A man would promise to give the Lord a valuable animal, a healthy male animal, but then reconsider, break his promise and substitute a defective animal. “Cursed is the cheat who has an acceptable male in his flock and vows to give it, but then sacrifices a blemished animal to the Lord. This was like the sin of Annanias and Saphira, who pretended to give God everything in order to look very religious, but did not give Him everything. Is that you? Are you an Annanias or a Saphira?

That’s not how the Chosen People, who were to be a light to the other nations, were to treat their God and king who will be respected by all of humanity. For I am a great king,” says the Lord of Hosts, “and my name is to be feared among the nations.”

Some final thoughts:

Israel was experiencing a lot of problems in the days of Malachi. The Lord had been allowing the nation to experience difficulties in order to reveal to us that things weren’t right between us and Him. Like a good Father, He was allowing hardships to happen to us in order to discipline and correct us so that He could bless us.

Problems, trials, hard times, difficult circumstances are one of God’s way of revealing to us that things are out of order in our lives and our relationship to Him isn’t what it should be; and it’s time to make some changes. If God allows trials into our lives, we should ask ourselves: are there things that are out of order in my life? Are there things that are interfering with my relationship with God? Do I have any bad attitudes, bad behaviors, sinful habits I need to eliminate?

And as we experience hard times as a nation, which I am sure we will – shortly – national soul-searching and national repentance will be needed so we can turn away from our national sins.

Let’s pray:

Lord of Armies, indeed You are a great God and King, and will be worshiped by a redeemed remnant of humanity forever and ever. Help us, even now, to acknowledge how worthy You are by giving You our best – the best of our time, our talent and our treasure. Help us to not offer defective sacrifices, unacceptable service and worship.

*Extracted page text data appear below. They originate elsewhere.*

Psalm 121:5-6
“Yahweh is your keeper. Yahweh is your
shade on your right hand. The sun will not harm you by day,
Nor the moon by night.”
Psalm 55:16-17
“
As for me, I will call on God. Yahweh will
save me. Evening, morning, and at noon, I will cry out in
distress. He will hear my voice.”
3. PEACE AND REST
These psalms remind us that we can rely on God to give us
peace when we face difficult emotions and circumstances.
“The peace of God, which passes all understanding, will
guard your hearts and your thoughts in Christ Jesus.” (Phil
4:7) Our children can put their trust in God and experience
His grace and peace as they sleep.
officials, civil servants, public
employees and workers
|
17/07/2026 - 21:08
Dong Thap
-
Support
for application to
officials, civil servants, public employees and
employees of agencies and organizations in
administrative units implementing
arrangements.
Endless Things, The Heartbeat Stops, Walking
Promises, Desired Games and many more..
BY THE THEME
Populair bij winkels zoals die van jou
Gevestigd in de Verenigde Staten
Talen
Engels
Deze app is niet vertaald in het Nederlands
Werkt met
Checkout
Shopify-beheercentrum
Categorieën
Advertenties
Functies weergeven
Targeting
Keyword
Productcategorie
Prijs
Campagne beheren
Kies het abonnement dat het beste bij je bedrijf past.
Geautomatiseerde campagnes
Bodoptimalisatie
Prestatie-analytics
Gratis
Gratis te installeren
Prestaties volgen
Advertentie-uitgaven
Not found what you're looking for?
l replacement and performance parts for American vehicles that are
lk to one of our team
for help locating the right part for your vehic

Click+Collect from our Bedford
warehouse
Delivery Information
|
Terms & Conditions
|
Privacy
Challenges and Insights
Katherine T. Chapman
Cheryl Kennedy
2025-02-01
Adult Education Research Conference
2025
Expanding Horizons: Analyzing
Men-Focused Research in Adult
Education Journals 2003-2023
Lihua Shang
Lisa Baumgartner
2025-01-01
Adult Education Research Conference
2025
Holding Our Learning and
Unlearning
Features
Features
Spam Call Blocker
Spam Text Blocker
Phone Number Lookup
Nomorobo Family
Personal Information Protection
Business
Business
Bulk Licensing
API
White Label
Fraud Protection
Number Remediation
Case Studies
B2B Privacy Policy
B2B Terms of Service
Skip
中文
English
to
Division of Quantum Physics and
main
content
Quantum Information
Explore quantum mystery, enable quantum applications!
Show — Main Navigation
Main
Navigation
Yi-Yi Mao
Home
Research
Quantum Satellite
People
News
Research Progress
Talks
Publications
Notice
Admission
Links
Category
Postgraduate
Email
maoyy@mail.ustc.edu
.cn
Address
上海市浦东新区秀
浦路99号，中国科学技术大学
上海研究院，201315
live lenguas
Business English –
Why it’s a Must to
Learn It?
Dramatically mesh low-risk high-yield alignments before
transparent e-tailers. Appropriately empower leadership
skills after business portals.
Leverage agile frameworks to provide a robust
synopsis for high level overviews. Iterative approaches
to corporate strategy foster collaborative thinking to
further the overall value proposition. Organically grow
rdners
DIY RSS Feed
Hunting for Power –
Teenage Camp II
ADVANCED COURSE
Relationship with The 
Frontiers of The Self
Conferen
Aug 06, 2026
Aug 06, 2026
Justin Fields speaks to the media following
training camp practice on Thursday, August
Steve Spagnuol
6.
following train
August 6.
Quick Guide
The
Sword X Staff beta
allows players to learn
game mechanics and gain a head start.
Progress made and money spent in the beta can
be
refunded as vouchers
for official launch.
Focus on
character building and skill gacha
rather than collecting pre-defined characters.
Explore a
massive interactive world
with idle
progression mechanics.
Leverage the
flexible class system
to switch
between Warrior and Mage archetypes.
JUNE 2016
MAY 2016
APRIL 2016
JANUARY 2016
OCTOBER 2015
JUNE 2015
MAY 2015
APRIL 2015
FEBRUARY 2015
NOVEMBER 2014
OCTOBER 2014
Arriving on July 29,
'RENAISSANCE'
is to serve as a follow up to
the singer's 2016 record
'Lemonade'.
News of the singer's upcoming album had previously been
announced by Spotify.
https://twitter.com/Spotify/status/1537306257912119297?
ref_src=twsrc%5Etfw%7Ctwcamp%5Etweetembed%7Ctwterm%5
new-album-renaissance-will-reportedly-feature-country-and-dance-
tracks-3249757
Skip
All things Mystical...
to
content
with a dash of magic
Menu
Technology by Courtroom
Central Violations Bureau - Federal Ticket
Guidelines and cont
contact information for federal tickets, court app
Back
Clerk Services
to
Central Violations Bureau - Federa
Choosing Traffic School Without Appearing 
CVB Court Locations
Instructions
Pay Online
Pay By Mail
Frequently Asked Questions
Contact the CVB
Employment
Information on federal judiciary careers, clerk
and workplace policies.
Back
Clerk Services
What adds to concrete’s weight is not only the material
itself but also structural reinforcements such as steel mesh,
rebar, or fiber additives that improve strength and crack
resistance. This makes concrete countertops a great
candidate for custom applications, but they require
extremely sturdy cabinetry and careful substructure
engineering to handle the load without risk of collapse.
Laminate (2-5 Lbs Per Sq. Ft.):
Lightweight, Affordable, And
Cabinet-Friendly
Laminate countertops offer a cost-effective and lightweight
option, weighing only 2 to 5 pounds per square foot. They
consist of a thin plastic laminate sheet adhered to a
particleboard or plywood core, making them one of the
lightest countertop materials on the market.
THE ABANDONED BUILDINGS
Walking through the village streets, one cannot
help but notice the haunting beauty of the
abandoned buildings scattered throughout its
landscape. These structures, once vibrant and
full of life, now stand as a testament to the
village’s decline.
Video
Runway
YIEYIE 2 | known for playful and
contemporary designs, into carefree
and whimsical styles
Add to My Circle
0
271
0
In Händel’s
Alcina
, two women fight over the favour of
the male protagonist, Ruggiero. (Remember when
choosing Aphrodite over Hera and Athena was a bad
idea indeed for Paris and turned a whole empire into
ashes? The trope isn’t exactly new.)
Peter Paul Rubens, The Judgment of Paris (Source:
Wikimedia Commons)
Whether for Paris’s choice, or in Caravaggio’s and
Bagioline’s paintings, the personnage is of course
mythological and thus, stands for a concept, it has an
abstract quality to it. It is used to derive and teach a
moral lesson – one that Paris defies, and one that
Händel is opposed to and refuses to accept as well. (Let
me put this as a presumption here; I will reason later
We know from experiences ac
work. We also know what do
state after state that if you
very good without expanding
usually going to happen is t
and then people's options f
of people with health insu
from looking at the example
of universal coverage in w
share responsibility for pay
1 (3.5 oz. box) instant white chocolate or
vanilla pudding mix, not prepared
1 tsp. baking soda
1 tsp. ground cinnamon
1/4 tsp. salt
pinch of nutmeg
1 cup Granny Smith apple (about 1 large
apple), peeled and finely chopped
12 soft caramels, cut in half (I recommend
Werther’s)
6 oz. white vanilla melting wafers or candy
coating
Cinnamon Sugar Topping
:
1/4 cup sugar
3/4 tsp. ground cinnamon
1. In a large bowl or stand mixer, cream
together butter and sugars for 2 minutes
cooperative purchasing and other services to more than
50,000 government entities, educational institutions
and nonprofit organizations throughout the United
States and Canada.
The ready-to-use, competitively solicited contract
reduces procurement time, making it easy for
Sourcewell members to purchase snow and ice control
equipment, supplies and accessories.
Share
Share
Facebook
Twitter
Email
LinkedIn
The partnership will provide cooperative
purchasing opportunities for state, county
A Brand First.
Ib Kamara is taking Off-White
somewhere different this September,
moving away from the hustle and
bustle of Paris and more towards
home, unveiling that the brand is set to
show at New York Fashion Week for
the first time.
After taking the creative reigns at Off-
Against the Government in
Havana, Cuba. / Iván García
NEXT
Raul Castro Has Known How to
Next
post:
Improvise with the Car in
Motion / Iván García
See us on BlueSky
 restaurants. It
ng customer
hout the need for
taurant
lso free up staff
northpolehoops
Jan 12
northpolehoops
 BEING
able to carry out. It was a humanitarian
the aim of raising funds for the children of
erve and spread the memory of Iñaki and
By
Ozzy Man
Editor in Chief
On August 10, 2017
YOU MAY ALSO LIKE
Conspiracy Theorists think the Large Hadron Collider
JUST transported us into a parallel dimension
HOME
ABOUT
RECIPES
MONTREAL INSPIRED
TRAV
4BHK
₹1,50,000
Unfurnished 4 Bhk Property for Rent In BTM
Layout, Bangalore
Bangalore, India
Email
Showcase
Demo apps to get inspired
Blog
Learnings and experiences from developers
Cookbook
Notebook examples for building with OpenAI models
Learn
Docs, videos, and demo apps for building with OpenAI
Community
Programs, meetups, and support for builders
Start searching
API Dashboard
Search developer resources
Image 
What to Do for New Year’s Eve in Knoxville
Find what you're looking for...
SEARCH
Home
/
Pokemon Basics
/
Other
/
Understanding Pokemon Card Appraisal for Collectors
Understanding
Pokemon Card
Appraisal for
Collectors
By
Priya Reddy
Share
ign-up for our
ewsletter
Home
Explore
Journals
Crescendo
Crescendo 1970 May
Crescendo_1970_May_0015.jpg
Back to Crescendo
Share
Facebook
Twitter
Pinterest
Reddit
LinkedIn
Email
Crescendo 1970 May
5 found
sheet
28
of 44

Lord, if we have lost it, help us regain our first love for You.

Lord of Hosts, stir us up. Help us to be hot, passionate and zealous and enthusiastic about You and serving You; or cold – openly hostile to You, so that it’s clear that we need to change; but Lord, help us not be lukewarm – which is so spiritually dangerous.

May our worship and service to You not feel like a burden, but be a joy and a delight. Amen.